What is required
Within the data below, count the lines that include "Left" and give only the count.

Dataset extract
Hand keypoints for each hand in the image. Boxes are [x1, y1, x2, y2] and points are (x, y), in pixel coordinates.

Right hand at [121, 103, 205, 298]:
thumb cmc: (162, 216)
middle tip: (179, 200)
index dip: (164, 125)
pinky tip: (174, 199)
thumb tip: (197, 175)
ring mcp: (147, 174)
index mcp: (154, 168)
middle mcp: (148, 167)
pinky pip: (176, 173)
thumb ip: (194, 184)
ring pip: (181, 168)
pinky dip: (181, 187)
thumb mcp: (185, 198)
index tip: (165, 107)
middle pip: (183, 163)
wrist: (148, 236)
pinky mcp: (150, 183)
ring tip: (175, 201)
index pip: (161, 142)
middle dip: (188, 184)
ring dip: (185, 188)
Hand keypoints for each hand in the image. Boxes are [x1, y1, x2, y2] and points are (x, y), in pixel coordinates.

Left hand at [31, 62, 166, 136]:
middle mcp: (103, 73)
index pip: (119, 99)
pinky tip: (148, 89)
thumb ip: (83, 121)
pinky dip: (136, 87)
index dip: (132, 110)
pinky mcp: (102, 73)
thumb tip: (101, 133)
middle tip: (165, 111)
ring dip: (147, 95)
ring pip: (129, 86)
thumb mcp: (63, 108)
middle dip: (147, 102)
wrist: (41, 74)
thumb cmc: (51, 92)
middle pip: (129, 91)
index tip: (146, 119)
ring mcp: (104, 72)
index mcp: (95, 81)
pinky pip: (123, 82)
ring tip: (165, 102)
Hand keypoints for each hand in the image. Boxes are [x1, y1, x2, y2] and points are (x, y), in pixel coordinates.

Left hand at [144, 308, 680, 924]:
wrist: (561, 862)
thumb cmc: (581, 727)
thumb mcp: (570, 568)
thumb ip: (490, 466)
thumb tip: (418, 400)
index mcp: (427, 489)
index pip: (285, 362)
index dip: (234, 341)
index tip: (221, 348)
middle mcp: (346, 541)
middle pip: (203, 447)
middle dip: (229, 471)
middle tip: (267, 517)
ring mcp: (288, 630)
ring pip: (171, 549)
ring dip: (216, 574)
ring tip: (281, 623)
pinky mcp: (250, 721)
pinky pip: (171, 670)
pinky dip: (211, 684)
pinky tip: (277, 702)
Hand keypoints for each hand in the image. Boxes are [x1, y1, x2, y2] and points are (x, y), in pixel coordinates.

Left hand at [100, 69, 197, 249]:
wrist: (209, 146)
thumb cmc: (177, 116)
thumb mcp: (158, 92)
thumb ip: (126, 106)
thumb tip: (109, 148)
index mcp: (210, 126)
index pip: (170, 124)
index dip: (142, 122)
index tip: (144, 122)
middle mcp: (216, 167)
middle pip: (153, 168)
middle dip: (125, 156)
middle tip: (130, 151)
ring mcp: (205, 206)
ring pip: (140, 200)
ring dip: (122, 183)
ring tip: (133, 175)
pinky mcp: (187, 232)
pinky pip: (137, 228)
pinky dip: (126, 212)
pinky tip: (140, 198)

The completed task
3